Monday, May 09, 2005

Bad Moon on the Right

I can't find an article to Chris Hedges article in Hapers for this moth, but it's a very important article: "feeling the hate of the Religious Right." So here's a link to an article about the article.

http://www.liquidlist.com/archives/2005/05/politics_louis.html


I Just saw Hedged talking about this on "Democracy Now" On Free Speech TV. It's a terrible thing to wake up and released I've had my head in the sand. I've known for a long time what the religious right is about, but have paid less and less attention on the assumption that; (1) I can't do anything about it; (2) Americans love to sin and even if the RR establishes theocracy it wont last long.

That later point might have a point to it. But I think we should all be aware of the religious right's agenda. I also want my non Christian friends to be aware of the fact that a minority of hip Christians have always tumbled to the agenda of the Christian fascists, and we are not pleased or amassed. I now see that minority growing. That in itself gives me a bit of hope.

The alarming problem is that most Christians, most Evangelicals are just not willing to listen. 90% are good people who want to please God and have no political savvy so they have no idea what is being said by these people. But the religious right's agenda is to marginalize everyone not a member of their movement. Hedges traces the roots of that movent from the modern Falwell and so on to the segregation's of the 60s to the Ku Klux Klan.

It's in the latest issue of Harpers, we should all read it.

7 comments:

tinythinker said...

The article has been cited on many other blogs but (quite sensibly) Harpers doesn't post material from issues currently available on the newstands on the internet. Have you read the actual article?

Also what is Freedom TV and Democracy Now?

J.L. Hinman said...

i have not read the actual thing, but saw the author talking about it. Democracy now is a program on Free Speech tv. FSTV is a chanel on cable. AT least on Dish network.

ref said...

I think this idea of a "religious right" is entirely exclusive to America. I really don't even know entirely what it means. :|

tinythinker said...
This comment has been removed by a blog administrator.
tinythinker said...

I hit publish rather than preview and couldn't edit, so ignore the deleted comment above. Here is a nutshell overview of the "religious right":

Basically, it is the connection of (American) conservative politics and Christianity, as you might expect. It is associated with the inneranist/literalist forms of Biblical exegesis including YEC, an eschatology in which Christ will have a literal battle with Satan and his minions after a period of Tribulation under the anti-Christ (see the "Left Behind" series of books and movies), and a model of grace which is generally interpreted in exclusivistic terms of how salvation operates (do this, say that, and you will feel this, experience that).

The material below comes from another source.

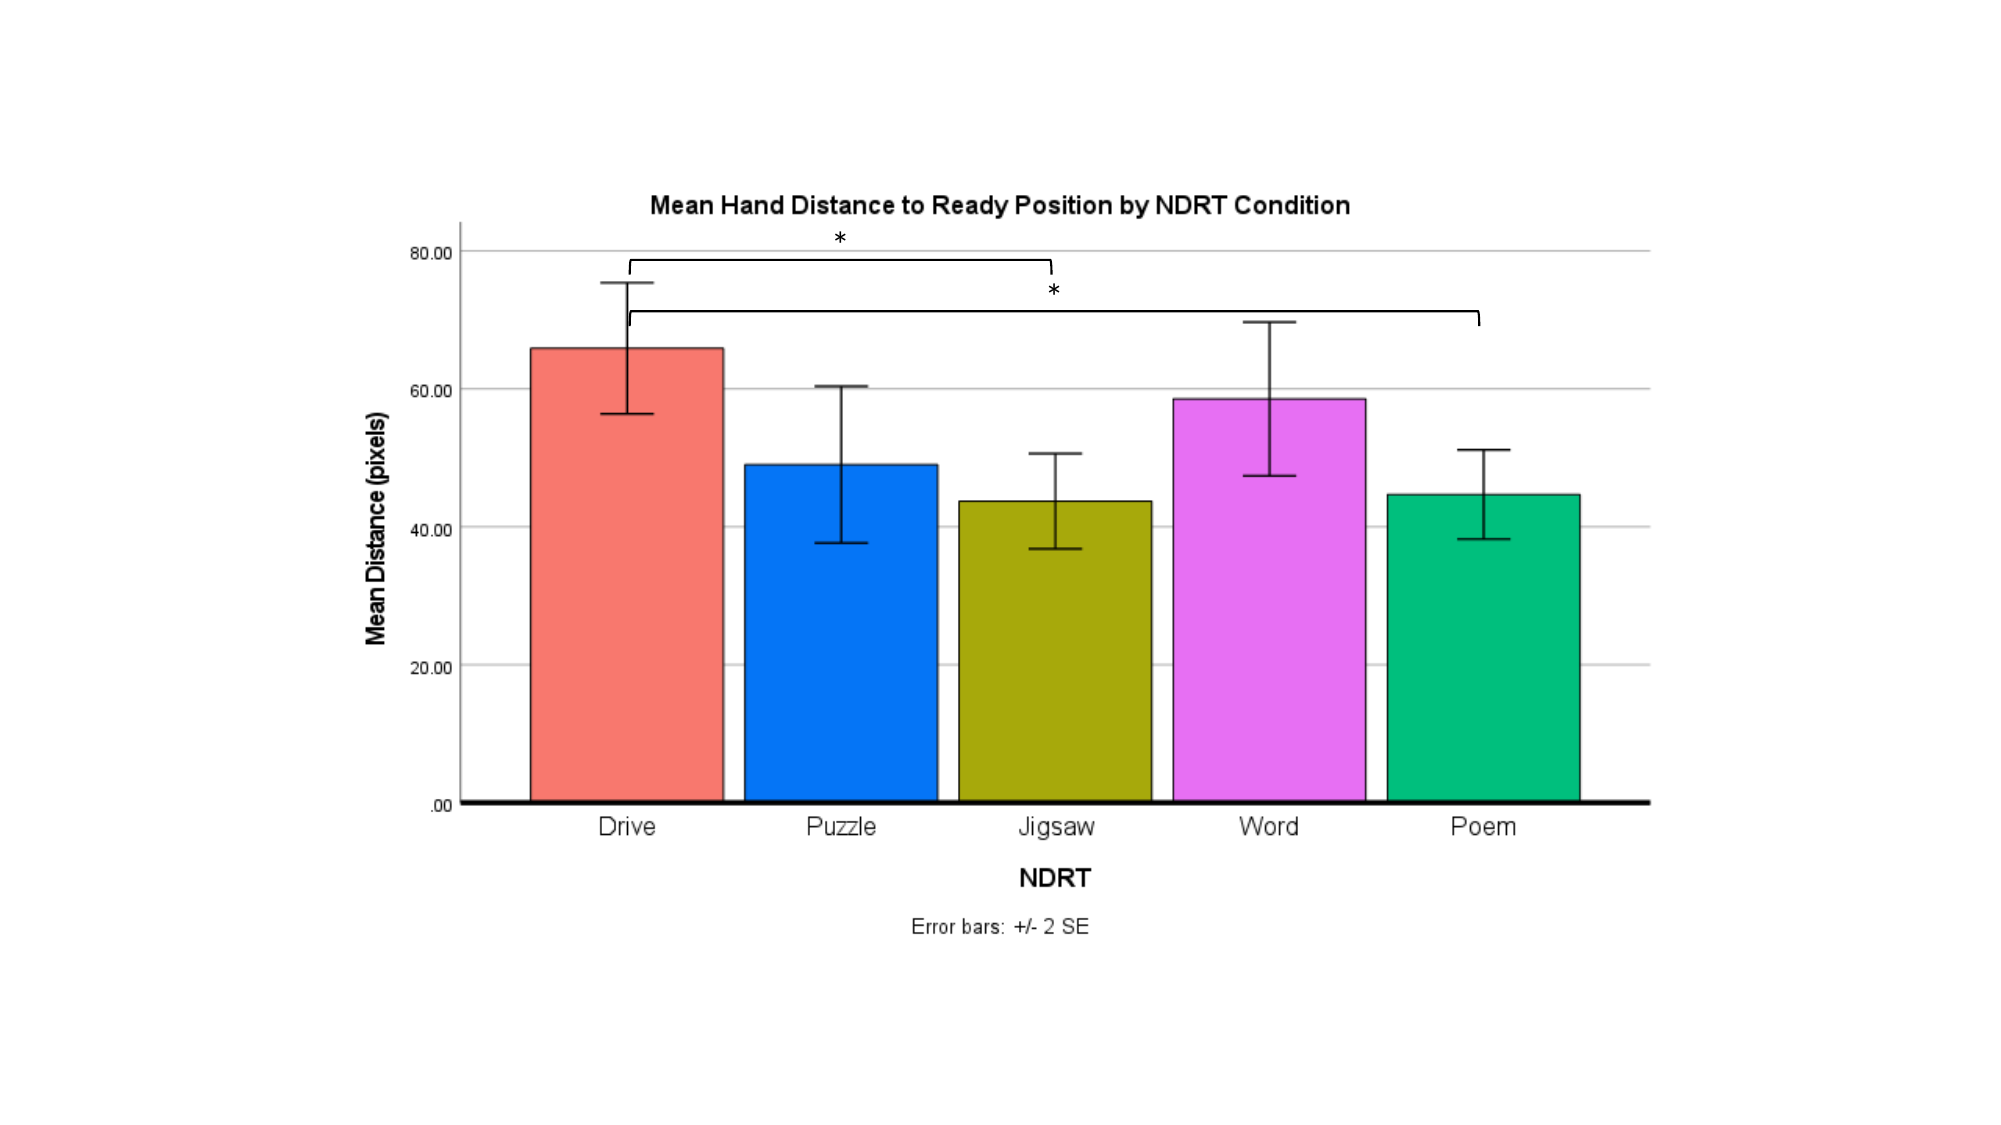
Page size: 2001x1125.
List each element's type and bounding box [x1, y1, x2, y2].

On the political side, the secularists and their allies, the feminists, the homosexuals, Hollywood Jews, the more progressive Christians (as well as Unitarian Univeralists, Buddhists, etc.), the environmentalists, and a few others are the opposition. Despite the fact that both in sheer numbers and current political representation mainstream to conservative Christians are a clear majority in the US, the religious right prefers to paint every issue as a persecution of "faith" (i.e. their faith).

Hot button issues: opposing the false and evil teaching of evolution, opposing the false and evil practice of any form of abortion, opposing the false and evil practice of teaching children anything other than abstinence for birth control, opposing the false and evil teaching that...well, you get the idea.

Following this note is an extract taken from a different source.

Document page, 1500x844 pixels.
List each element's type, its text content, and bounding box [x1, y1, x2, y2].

It isn't that agreeing with one or two of these positions makes you a member of the religious right, but the aforementioned description covers the basic common theme of the ideology uniting people under that banner. Examples of high-profile advocates of such an ideology include Dr. James Dobson (director of Focus On The Family), Dr. Kent Hovind ("Dr. Dino"), and Rev. Jerry Falwell.

ref said...

Thanks tiny.

Amazing. I'm certainly glad Christians take a stand on moral issues, but what kind of morality is a government enforced one? It seems more like "Christian moralism" to me, which I believe is as damaging to the gospel as any supposedly secular influence.

While I obviously agree with certain positions you associate with the religious right (abortion etc) I'm just sceptical as to the value of imposing my views on the country as a whole - as if it were to bring them closer to God.

I think the reason American politics scares me is because American people actually believe in it. It actually can substantially change things in the U.S.

In an almost fascist manner religion is kept out of politics here, and despite my not agreeing with many of governmental practices on religion, I don't think its keeping people from Christ.

If all these American politicians spent as much time caring for the poor, and evangelising, as they do arguing against others right to sin, then they just may actually bring more people to Christ.